##### Listed entries
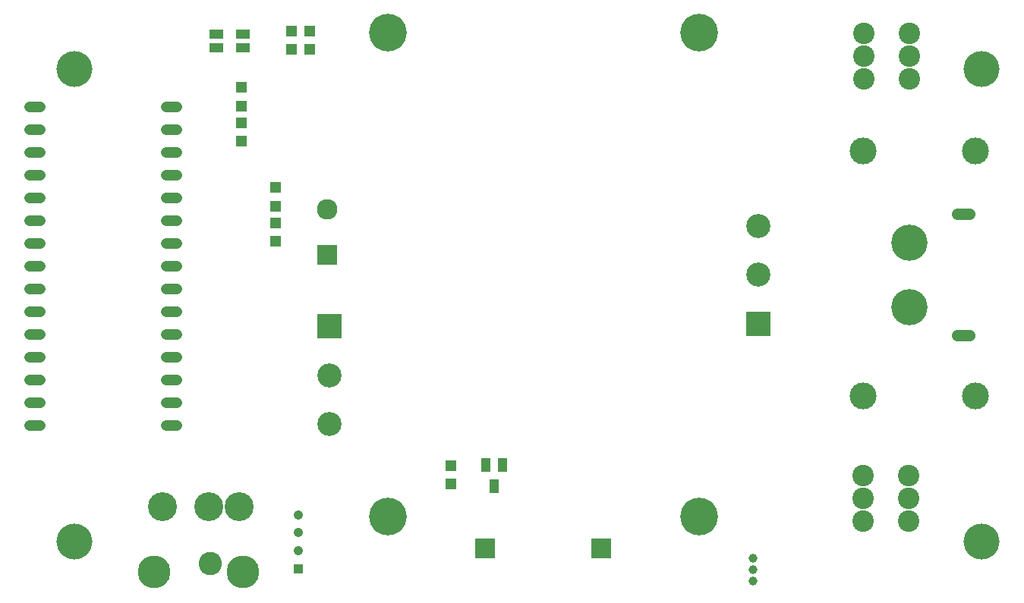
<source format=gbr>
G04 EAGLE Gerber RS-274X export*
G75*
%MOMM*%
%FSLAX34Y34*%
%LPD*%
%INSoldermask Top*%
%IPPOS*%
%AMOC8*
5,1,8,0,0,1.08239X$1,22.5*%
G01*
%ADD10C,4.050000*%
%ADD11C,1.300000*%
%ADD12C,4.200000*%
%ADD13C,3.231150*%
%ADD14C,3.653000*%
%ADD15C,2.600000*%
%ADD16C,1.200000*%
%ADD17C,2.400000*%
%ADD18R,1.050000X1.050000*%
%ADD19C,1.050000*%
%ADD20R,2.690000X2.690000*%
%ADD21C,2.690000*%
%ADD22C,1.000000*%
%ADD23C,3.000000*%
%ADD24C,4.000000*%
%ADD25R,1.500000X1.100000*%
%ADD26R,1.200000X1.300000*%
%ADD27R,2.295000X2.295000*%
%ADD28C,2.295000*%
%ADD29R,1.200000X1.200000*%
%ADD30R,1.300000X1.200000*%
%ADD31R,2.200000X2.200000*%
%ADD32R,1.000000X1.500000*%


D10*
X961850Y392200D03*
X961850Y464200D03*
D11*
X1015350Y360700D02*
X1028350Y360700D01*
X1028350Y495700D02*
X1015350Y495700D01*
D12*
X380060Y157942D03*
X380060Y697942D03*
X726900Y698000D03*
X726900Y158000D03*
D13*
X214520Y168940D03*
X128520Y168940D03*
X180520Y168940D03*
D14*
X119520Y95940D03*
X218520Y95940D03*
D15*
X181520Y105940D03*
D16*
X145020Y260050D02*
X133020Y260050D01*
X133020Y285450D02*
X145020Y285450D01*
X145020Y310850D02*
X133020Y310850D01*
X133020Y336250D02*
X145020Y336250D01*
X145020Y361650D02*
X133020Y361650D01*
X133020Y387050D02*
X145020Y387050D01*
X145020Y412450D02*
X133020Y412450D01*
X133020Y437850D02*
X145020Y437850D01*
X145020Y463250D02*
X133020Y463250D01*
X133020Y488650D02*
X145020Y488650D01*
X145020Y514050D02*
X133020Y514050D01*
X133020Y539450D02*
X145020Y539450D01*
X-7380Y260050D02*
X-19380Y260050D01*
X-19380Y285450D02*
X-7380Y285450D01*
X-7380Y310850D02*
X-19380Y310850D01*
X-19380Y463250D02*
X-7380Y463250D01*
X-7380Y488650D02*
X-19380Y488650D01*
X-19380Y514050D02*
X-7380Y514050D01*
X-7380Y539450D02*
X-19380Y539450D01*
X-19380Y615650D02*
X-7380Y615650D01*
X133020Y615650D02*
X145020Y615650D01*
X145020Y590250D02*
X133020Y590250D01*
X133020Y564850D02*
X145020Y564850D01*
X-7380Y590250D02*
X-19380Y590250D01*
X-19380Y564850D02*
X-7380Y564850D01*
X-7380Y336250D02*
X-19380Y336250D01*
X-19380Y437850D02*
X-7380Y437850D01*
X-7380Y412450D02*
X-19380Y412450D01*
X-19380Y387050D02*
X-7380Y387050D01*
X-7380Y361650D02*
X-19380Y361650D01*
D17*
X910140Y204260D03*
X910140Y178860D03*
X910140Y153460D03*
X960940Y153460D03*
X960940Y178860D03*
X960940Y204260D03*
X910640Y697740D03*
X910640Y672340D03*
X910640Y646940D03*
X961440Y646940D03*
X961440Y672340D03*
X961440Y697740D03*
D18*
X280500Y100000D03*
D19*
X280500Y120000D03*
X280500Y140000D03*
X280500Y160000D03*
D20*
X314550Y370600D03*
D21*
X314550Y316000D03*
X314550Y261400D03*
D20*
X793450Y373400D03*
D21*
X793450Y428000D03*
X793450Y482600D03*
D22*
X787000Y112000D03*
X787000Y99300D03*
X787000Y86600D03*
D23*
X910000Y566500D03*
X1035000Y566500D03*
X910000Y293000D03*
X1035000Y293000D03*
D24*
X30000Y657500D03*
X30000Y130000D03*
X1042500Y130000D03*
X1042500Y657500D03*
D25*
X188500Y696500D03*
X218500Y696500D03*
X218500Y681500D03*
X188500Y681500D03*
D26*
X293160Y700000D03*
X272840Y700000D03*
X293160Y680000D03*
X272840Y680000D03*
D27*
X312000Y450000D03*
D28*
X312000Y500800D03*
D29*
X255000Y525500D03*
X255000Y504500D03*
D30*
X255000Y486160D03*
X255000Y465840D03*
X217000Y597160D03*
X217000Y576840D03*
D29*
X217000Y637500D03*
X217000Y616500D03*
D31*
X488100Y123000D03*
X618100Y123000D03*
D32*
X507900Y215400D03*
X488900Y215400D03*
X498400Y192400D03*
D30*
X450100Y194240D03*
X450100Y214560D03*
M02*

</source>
##########
#### What to do:
Give back exactly the lines from the one containing "X312000Y450000D03*" through the last line of the records.

#### Result:
X312000Y450000D03*
D28*
X312000Y500800D03*
D29*
X255000Y525500D03*
X255000Y504500D03*
D30*
X255000Y486160D03*
X255000Y465840D03*
X217000Y597160D03*
X217000Y576840D03*
D29*
X217000Y637500D03*
X217000Y616500D03*
D31*
X488100Y123000D03*
X618100Y123000D03*
D32*
X507900Y215400D03*
X488900Y215400D03*
X498400Y192400D03*
D30*
X450100Y194240D03*
X450100Y214560D03*
M02*

</source>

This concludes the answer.